Boundary pattern tells the tale
The difference lies in the boundaries. In 2024, Head’s six-hitting made him unplayable. Over 30% of his deliveries faced ended in fours or sixes with sixes flying at nearly 11 per 100 balls. In 2025, the six-hitting has vanished. Ten fours in 51 deliveries, zero sixes. The same drop is seen in the IPL numbers:
- IPL 2024 (SRH): 567 runs at 191.55 strike rate, 32 sixes.
- IPL 2025 (SRH): 374 runs at 162.60 strike rate, just 15 sixes.
It is not that he has stopped finding gaps; he still hits fours. But the long-ball, which made him a match-breaker, has deserted him.

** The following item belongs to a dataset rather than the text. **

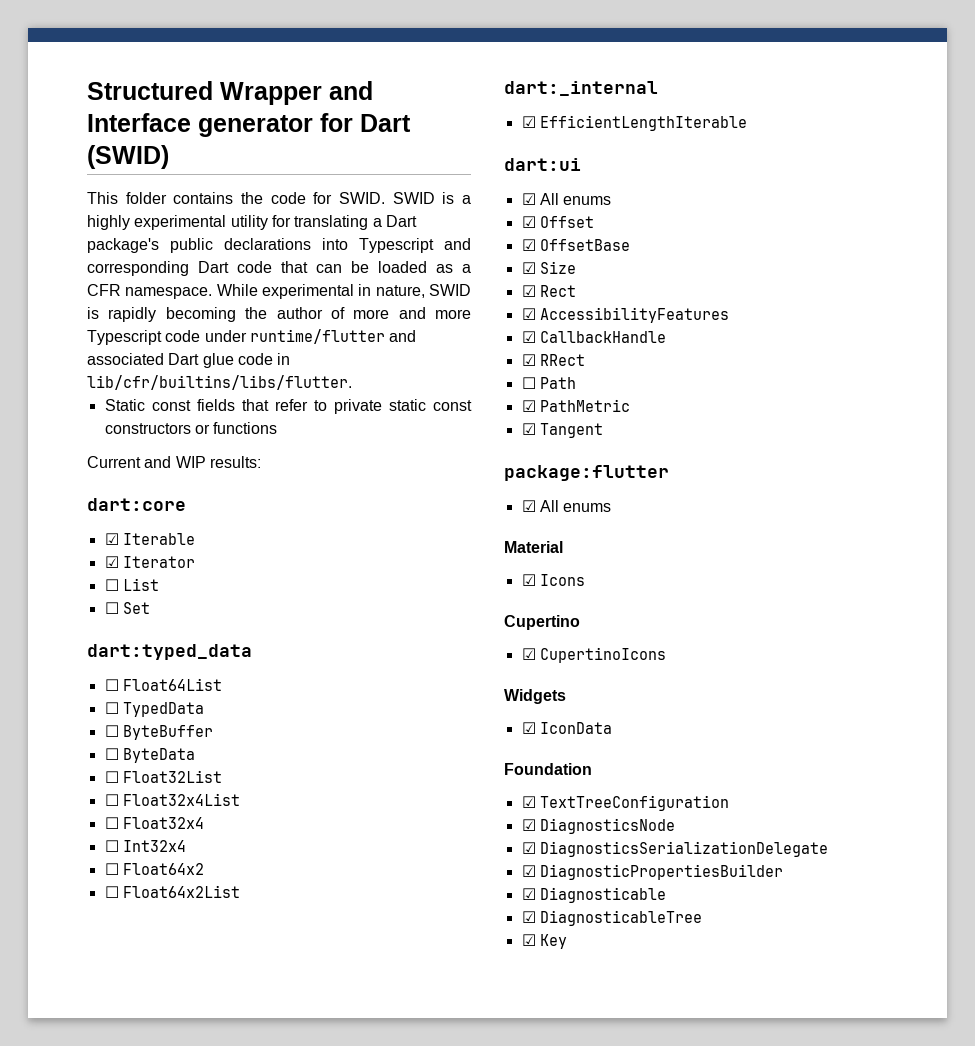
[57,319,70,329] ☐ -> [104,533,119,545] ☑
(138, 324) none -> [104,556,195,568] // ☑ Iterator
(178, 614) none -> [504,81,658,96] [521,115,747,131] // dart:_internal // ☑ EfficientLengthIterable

Dismissals tell a bigger story
The issue isn’t only the type of dismissal but when it happens. In 2024, he averaged 21 balls per innings before getting out, enough time to unleash one monster over that tilted the game.
In 2025, he is falling inside 13 balls on average. Starts are being wasted and the killer punch never arrives. That wicket vs New Zealand was the perfect snapshot: flashy, fast and then gone before it mattered.
How bowlers have tied him down
Teams have worked him out. The new blueprint looks simple on paper, brutal in execution:
- Pace-off deliveries in the powerplay, forcing him to overhit.
- Hard length into the ribs with square leg, mid-wicket and long-on in position.
- Wide line cutters, making him fetch and slice.
- Early spin, dragging him across the crease and cramping his arcs.
The result? No slot balls, no easy swing zones and a batsman itching to break free who instead finds fielders waiting.
Why his method isn’t clicking
Technically, small adjustments are hurting him:
- He is premeditating earlier, committing before the ball arrives.
- He is leaning into strokes, losing shape when slower balls grip.
- He is forcing the tempo after getting a start, exactly the phase where he once turned starts into match-winning fifties.
In short, the timing of his big shots is all wrong. Instead of building into destruction, he is swinging himself out of the game.
IPL as the mirror
The IPL is often a yardstick and here too the decline is visible. From being Sunrisers’ sledgehammer in 2024, blasting a hundred and 32 sixes to being just a useful top-order hitter in 2025, Head’s ceiling has lowered.
He still scored runs but the intimidation factor, the ability to end a game in the first six overs has gone missing.
Can he bounce back?
This isn’t terminal. The power is still there, the strokes are still clean. The fix lies in patience and timing:
- Hold the big shot for six more balls after the start.
- Target straighter zones instead of defaulting to the slog.
- Play deeper in the crease against slower cutters.
- Identify one bowler per game to attack, like he did so well in 2024.
Small tweaks can flip the switch. Right now, he is revving loud but stuck in second gear. The moment he finds his timing again, the sixes will return and so will the fear factor.
Conclusion
Travis Head’s 2025 slump is not about losing ability but about losing rhythm. Last year he was a bazooka, this year he has been firing blanks.
The dismissal against New Zealand summed it up: promising start, reckless finish. The gulf between 2024 and 2025 is sharp in the stats but cricket is a game of fine margins.
If Head can rediscover that extra gear, the Travis Head of old will be back tormenting bowlers before long.